Seuls les dates et évènements historiques contenus dans le texte ont fait l’objet de recherches documentaires, vérifiés avant d’y être intégrés pour construire le fil conducteur du récit à partir de notre histoire contemporaine récente qui a marqué toute mon enfance et ma jeunesse…
Après une longue traversée de la mer Méditerranée sur une frégate de l’armée et un trajet en train de Marseille à Paris où il put rejoindre enfin son dernier train à la gare d’Austerlitz via un trajet risqué en métro, Roger Mangefil prit place dans son compartiment réservé, au moment où un couple avec un enfant s’y installait.

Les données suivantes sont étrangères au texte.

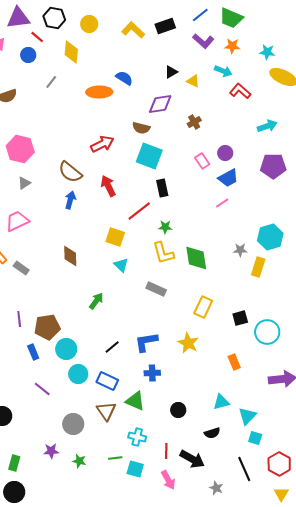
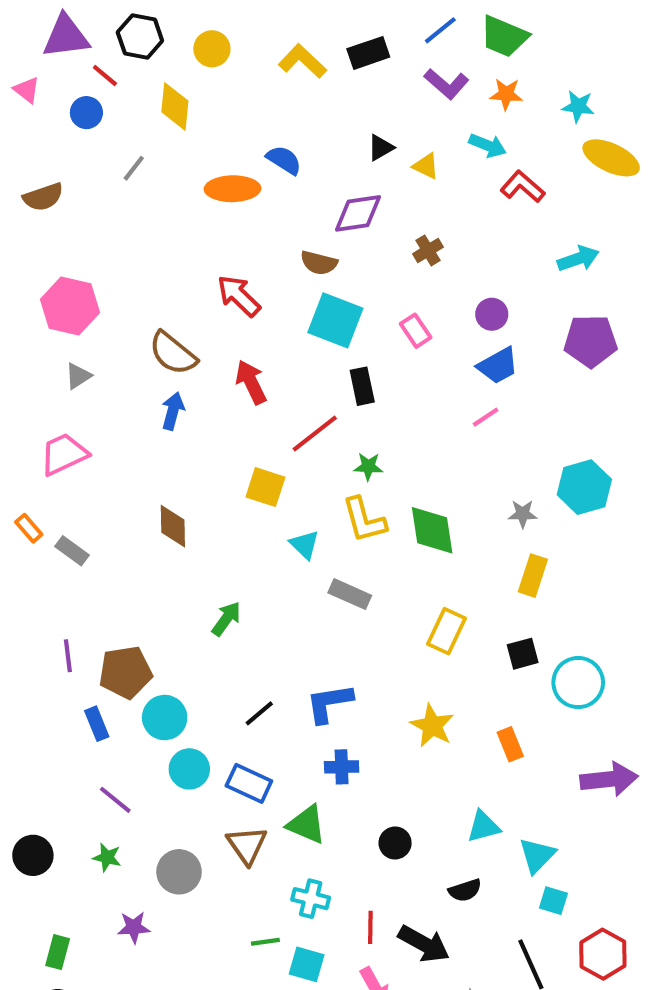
red arrow: (102, 144) -> (239, 296), turned -110
pink rectangle: (202, 161) -> (416, 331), moved
cyan triangle: (121, 265) -> (305, 545), moved
yellow rectangle: (258, 267) -> (533, 576), moved
yellow star: (188, 343) -> (432, 726), moved
green star: (79, 461) -> (107, 857), moved

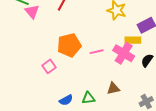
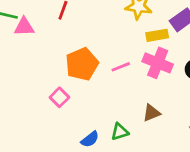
pink triangle: (32, 12) -> (24, 27), turned -42
yellow rectangle: (133, 40) -> (157, 35), moved

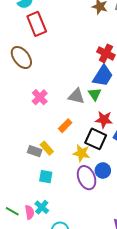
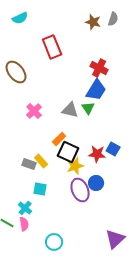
red rectangle: (37, 24) -> (52, 47), moved
red star: (104, 120) -> (97, 154), moved
black square: (96, 139) -> (68, 152), moved
yellow star: (81, 153) -> (75, 166), turned -30
cyan cross: (42, 207) -> (25, 208), moved

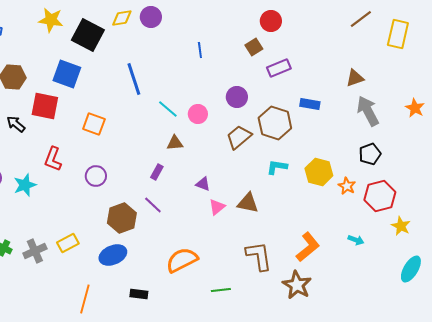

Quelques minutes plus tard, deux policiers s’y invitèrent en demandant les pièces d’identité de chacun. Roger présenta ses papiers militaires et reçut un salut militaire de respect, alors que les deux autres passagers furent invités à les suivre, en laissant leur jeune enfant avec leurs bagages à la garde bienveillante de Roger, ce qui ne manqua pas de l’indisposer, mais ce qu’il accepta volontiers…
Ne voyant personne revenir, Roger s’adressa à l’enfant et lui demanda son prénom :
« Je m’appelle Ali et toi ?
— Roger, mais dis-moi, qu’ont fait tes parents pour être emmenés par la police ?
— Mais ils sont souvent contrôlés pour rien dans la rue, je ne sais pas pourquoi. »
Roger n’est pas étonné, car tous les Magrébins sont soupçonnés de terrorisme à cette époque, alors que les Algériens qu’il vient de quitter à Alger l’ont toujours accueilli avec bienveillance…
« Mais, dis-moi Ali, est-ce que tu es Français ? Ou Algérien ?
— Je ne sais pas, car je suis né à Paris, mais là mon père nous ramène chez lui en Algérie, chez ses parents.
— Quel âge as-tu ?
— J’ai 8 ans ; et toi, tu vas où ?
— Je rentre chez moi, en Touraine, je vais retrouver mes parents à la ferme pour les aider à faire la moisson. »
Le train roule maintenant vers la Touraine sans que le petit Ali endormi, la tête posée sur un sac en cuir, ait revu ses parents…
Roger regardait par la fenêtre défiler les champs de blé bien mûrs dans la plaine de La Beauce traversée par le train, des blés qui n’attendaient qu’à être fauchés ; il se projetait déjà en rêve sur la moissonneuse-lieuse tirée par les chevaux, laissant tomber les gerbes de blé sur le sol, que son père et sa mère empilaient soigneusement, les épis dressés vers le ciel sous le soleil d’été du mois de juillet…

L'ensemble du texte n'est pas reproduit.